Coordinate annotation listing:
Start

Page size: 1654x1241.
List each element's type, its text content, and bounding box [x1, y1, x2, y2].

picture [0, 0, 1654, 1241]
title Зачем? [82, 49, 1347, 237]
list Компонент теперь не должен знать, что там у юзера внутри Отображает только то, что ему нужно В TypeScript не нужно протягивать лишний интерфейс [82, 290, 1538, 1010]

End

» **Work instructions**: Reproduce the listing above line for line, changing nothing.

» **Full solution**:
Page size: 1654x1241.
List each element's type, its text content, and bounding box [x1, y1, x2, y2].

picture [0, 0, 1654, 1241]
title Зачем? [82, 49, 1347, 237]
list Компонент теперь не должен знать, что там у юзера внутри Отображает только то, что ему нужно В TypeScript не нужно протягивать лишний интерфейс [82, 290, 1538, 1010]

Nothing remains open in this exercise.